• SELECTED TEXT:
Heavy clashes between Syrian army forces and rebels aiming to topple President Bashar Assad’s regime flared up in the Syrian Golan Heights Monday, as the two sides continued to wage battle for control of the strategic Quneitra crossing along Israel’s northeastern border.
The Syrian army was reported to have shelled the area with massive artillery fire, and at least one heavily armed tank was said to have been taking part in the fighting as well, Reuters reported.
Israel Radio reported that at least one mortar fired from Syria landed in Israel.
An Army Radio reporter in the area wrote on Twitter that some fire was straying onto the Israeli side of the border.
An IDF spokesman announced that areas near the border would be closed to civilians. However, the Golan Regional Council said that no special instructions had been given to them.
The Britain-based Syrian Observatory for Human Rights says the fighting on Monday was focused around the town of Hamidiyeh in Quneitra province.

• GIVEN RECORDS:
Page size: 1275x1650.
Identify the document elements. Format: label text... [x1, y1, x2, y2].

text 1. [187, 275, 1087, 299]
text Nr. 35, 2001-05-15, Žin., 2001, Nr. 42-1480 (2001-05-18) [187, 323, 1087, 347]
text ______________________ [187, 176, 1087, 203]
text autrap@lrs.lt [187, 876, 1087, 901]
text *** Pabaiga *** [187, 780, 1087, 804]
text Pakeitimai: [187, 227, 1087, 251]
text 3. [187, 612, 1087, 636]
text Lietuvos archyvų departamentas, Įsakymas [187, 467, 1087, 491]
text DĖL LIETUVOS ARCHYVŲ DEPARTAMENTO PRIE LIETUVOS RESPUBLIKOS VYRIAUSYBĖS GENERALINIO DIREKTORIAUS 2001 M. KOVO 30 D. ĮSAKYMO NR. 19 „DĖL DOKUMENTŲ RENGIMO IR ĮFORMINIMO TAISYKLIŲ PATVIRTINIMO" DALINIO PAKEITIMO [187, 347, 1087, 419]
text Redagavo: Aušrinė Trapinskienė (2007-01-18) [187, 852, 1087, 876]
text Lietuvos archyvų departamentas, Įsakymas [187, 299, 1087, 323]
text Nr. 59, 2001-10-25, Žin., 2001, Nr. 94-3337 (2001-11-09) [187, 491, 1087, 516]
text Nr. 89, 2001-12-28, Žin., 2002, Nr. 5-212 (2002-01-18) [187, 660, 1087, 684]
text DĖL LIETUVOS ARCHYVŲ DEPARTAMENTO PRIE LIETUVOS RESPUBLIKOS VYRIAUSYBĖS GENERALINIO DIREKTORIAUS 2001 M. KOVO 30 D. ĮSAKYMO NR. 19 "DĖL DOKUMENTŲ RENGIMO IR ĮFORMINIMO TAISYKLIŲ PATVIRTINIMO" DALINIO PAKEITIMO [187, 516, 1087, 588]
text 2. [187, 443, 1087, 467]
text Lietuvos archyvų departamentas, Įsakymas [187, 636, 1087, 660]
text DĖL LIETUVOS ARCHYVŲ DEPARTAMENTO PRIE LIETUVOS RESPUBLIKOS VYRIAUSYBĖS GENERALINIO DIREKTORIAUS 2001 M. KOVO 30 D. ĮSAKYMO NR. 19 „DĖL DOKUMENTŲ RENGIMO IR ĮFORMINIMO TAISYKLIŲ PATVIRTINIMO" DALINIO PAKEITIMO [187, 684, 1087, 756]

• TASK DIRECTIONS: Transcribe the text about the Golan Heights clashes word for word, in full.

• RESULT FOR THIS EXERCISE:
Heavy clashes between Syrian army forces and rebels aiming to topple President Bashar Assad’s regime flared up in the Syrian Golan Heights Monday, as the two sides continued to wage battle for control of the strategic Quneitra crossing along Israel’s northeastern border.
The Syrian army was reported to have shelled the area with massive artillery fire, and at least one heavily armed tank was said to have been taking part in the fighting as well, Reuters reported.
Israel Radio reported that at least one mortar fired from Syria landed in Israel.
An Army Radio reporter in the area wrote on Twitter that some fire was straying onto the Israeli side of the border.
An IDF spokesman announced that areas near the border would be closed to civilians. However, the Golan Regional Council said that no special instructions had been given to them.
The Britain-based Syrian Observatory for Human Rights says the fighting on Monday was focused around the town of Hamidiyeh in Quneitra province.